-- What is needed --
Answer these from the pineapple chicken recipe:
(a) Which savory flavors does the description say the pineapple's sweetness is blended with?
(b) How much pineapple juice is in the ingredient list?
(c) According to the instructions, what do you do with the chicken right after seasoning it with salt and pepper?

-- Text under study --
● ● ●

Description
Pineapple Chicken and Rice is a delightful fusion dish that blends the sweetness of pineapple with savory soy sauce, ginger, and garlic. Perfect for a quick weeknight dinner or a special gathering, it features tender chicken served over rice with a tropical twist.
Ingredients
- 1 pound chicken breast or thigh, thinly sliced
- 1 cup flour for coating
- Salt and pepper to taste
- 1 tablespoon olive oil
- 1 cup fresh pineapple chunks or canned
- 1/2 cup pineapple juice
- 1/4 cup soy sauce
- 2 tablespoons brown sugar or honey
- 1 tablespoon grated ginger
- 2 cloves garlic, minced
- 1 tablespoon cornstarch dissolved in 2 tablespoons water
- 2 cups white or brown rice, cooked
- Optional garnish: sesame seeds, sliced green onions, fresh cilantro leaves
Instructions
- Season the chicken pieces with salt and pepper, then dredge them in flour.
- Heat olive oil in a large skillet over medium-high heat and cook the chicken until golden and cooked through. Set aside.
- In the same skillet, sauté the ginger and garlic until fragrant.

● ● ●

-- Dataset extract --
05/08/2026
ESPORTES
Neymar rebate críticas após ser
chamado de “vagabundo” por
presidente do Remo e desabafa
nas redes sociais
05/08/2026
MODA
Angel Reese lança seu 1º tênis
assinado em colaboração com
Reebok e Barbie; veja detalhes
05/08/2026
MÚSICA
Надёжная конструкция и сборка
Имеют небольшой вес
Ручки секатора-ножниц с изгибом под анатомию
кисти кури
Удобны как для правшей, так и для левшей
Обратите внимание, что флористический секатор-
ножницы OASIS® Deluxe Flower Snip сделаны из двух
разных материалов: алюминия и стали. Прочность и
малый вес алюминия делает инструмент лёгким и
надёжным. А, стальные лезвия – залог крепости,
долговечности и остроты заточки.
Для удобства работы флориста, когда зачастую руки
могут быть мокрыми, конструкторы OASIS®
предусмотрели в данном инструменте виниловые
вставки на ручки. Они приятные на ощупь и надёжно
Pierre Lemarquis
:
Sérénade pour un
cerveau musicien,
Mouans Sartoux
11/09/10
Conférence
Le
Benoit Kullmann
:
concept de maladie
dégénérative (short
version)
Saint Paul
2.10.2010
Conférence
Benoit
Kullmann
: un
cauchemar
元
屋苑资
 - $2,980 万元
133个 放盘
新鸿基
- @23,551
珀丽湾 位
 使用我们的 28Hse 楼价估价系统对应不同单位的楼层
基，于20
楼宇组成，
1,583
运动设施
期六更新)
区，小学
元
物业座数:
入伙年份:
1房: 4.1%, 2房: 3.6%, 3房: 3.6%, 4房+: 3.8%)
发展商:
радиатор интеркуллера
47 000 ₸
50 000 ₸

● ● ●

-- Finished exercise --
(a) Soy sauce, ginger, and garlic.
(b) 1/2 cup.
(c) Dredge it in flour.